Cette visite nous permet d’apprendre le nombre de lobbyistes et le budget dédiés au lobbying de ces entreprises, leur chiffre d’affaires, les liens qu’elles ont avec certaines sociétés israéliennes et la finalité des contrats d’armements. Ainsi, Stéphanie nous apprend que Thales a conclu il y a quelques années un partenariat portant sur plusieurs centaines de millions d’euros avec Elbit, société israélienne, pour la livraison de 54 drones « watchkeeper » à l’armée britannique, drones décrits sur le site de l’entreprise française comme « combat-proven » (« approuvés au combat »). Les relations entre le groupe et Israël avaient d’ailleurs été dénoncées dans une lettre ouverte au PDG par le syndicat CGT-Thales, en 2014.
Une fois la « visite » des devantures de bureaux de lobbying terminée, la guide nous conduit devant un bâtiment de la DG (Direction Générale) « Marché intérieur, industrie, entrepreneuriat et PME » de la Commission européenne. L’occasion pour elle de nous présenter les différents programmes de recherche de l’Union européenne qui financent, directement ou indirectement, l’industrie israélienne de l’armement, notamment Elbit..
Puis vient le tour du centre de conférence Borschette, où se retrouvent de nombreux groupes d’experts pour discuter de telle ou telle mesure ou accord, notamment concernant le TTIP (Partenariat transatlantique de commerce et d’investissement), qui fait beaucoup parler de lui ces derniers mois. Stéphanie nous explique alors que la frontière entre les intérêts publics et privés est parfois poreuse, les lobbyistes ayant un poids certain lors de consultations en vue de proposer une nouvelle règlementation.
« J’étais déjà eurosceptique, ce tour me renforce dans cette idée »
Ces trois heures de visite sont interactives, chacun venant d’un environnement différent (étudiants, stagiaires, activistes d’ONG) et ayant envie de poser des questions et de partager ses connaissances. C’est dans cette optique que Stéphanie envisage le principe du lobby-tour : « C’est toujours interactif. J’essaie de faire en sorte que les gens soient le plus à l’aise possible. Ils posent des questions sur un sujet qu’ils ne maîtrisent pas, donc l’échange ne peut être réel que lorsque le groupe est en confiance ».
Si le public est réceptif, il n’est pas nécessairement militant. Ainsi, Juan et Pol, stagiaires tous les deux, sont simplement venus pour s’informer. Alors que Fotini, militante pro-palestinienne depuis les années 1980, est également ici par conviction.

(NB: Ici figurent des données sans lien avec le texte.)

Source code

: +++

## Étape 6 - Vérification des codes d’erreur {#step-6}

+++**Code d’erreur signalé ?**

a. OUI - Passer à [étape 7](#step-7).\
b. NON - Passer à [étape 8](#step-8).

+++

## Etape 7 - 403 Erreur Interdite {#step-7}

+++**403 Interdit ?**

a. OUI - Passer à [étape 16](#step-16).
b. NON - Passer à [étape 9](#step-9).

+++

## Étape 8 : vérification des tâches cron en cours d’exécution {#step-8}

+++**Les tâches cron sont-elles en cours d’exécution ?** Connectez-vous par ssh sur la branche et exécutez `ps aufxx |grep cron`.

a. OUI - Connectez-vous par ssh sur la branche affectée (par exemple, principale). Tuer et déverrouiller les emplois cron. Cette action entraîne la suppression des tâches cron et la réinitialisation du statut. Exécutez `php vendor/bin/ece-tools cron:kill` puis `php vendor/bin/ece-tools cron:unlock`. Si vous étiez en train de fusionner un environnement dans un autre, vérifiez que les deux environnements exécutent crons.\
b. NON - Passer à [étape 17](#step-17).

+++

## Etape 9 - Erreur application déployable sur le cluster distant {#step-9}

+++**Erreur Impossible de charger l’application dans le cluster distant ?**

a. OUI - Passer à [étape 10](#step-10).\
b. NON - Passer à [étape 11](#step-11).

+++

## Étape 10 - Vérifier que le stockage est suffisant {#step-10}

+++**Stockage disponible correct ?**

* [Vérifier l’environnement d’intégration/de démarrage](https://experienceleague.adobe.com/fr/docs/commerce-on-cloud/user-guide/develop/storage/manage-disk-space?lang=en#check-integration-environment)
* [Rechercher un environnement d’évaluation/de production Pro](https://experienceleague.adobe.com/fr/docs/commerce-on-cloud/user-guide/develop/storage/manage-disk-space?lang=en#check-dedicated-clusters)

C’est ce que nous confirme Stéphanie : « Une partie est constituée de convaincus, tandis qu’une autre assiste à ce tour car elle ne connaît pas le fonctionnement du lobbying et souhaite voir l’envers du décor ».
En tout cas, tous sont d’accord sur l’utilité de ce lobby-tour, qui leur aura donné des clefs pour comprendre le fonctionnement du lobbying et de l’actualité. En revanche, le constat n’est pas forcément à l’optimisme, à l’image des conclusions de François. « J’avais déjà la notion des liens entre les institutions de l’Union européenne et le business. La politique et le milieu des affaires ne font qu’un […]. J’étais déjà eurosceptique à la base, et ce tour me renforce dans cette idée », nous affirme-t-il.
Chacun se forgera son opinion sur la question. Le prochain lobby-tour de l’association « Agir Pour la Paix » aura, quoiqu’il en soit, lieu dans quelques semaines et sera de nouveau ouvert à tous.